===== Provided entries
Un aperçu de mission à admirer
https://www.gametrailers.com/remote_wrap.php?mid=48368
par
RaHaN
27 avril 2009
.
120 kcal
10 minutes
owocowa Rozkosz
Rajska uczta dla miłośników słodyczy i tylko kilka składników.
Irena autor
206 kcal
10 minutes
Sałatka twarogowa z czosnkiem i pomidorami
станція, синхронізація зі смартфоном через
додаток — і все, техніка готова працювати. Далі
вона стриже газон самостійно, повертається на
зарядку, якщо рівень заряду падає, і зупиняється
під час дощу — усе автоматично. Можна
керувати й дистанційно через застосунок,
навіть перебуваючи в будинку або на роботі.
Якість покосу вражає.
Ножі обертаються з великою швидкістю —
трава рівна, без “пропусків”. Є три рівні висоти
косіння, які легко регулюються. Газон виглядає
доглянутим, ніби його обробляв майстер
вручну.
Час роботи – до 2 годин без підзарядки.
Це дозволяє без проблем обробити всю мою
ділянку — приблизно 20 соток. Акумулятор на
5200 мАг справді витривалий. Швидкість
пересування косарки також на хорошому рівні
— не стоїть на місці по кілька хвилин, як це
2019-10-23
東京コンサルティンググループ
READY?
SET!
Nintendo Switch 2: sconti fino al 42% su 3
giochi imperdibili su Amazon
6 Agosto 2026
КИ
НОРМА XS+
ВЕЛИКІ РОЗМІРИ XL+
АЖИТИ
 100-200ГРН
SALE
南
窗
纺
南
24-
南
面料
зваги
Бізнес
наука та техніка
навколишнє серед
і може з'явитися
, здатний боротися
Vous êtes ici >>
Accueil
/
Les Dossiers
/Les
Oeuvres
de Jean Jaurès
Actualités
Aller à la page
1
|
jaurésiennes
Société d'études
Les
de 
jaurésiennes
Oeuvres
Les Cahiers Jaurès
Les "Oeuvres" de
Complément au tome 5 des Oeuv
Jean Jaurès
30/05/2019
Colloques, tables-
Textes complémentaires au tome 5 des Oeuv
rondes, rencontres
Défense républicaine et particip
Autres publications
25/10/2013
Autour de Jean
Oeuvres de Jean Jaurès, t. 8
==========
- **Exercise directions**:
Retype every line of the data above word for word, keeping the original order and line breaks.

- **Solution for this exercise**:
Un aperçu de mission à admirer
https://www.gametrailers.com/remote_wrap.php?mid=48368
par
RaHaN
27 avril 2009
.
120 kcal
10 minutes
owocowa Rozkosz
Rajska uczta dla miłośników słodyczy i tylko kilka składników.
Irena autor
206 kcal
10 minutes
Sałatka twarogowa z czosnkiem i pomidorami
станція, синхронізація зі смартфоном через
додаток — і все, техніка готова працювати. Далі
вона стриже газон самостійно, повертається на
зарядку, якщо рівень заряду падає, і зупиняється
під час дощу — усе автоматично. Можна
керувати й дистанційно через застосунок,
навіть перебуваючи в будинку або на роботі.
Якість покосу вражає.
Ножі обертаються з великою швидкістю —
трава рівна, без “пропусків”. Є три рівні висоти
косіння, які легко регулюються. Газон виглядає
доглянутим, ніби його обробляв майстер
вручну.
Час роботи – до 2 годин без підзарядки.
Це дозволяє без проблем обробити всю мою
ділянку — приблизно 20 соток. Акумулятор на
5200 мАг справді витривалий. Швидкість
пересування косарки також на хорошому рівні
— не стоїть на місці по кілька хвилин, як це
2019-10-23
東京コンサルティンググループ
READY?
SET!
Nintendo Switch 2: sconti fino al 42% su 3
giochi imperdibili su Amazon
6 Agosto 2026
КИ
НОРМА XS+
ВЕЛИКІ РОЗМІРИ XL+
АЖИТИ
 100-200ГРН
SALE
南
窗
纺
南
24-
南
面料
зваги
Бізнес
наука та техніка
навколишнє серед
і може з'явитися
, здатний боротися
Vous êtes ici >>
Accueil
/
Les Dossiers
/Les
Oeuvres
de Jean Jaurès
Actualités
Aller à la page
1
|
jaurésiennes
Société d'études
Les
de 
jaurésiennes
Oeuvres
Les Cahiers Jaurès
Les "Oeuvres" de
Complément au tome 5 des Oeuv
Jean Jaurès
30/05/2019
Colloques, tables-
Textes complémentaires au tome 5 des Oeuv
rondes, rencontres
Défense républicaine et particip
Autres publications
25/10/2013
Autour de Jean
Oeuvres de Jean Jaurès, t. 8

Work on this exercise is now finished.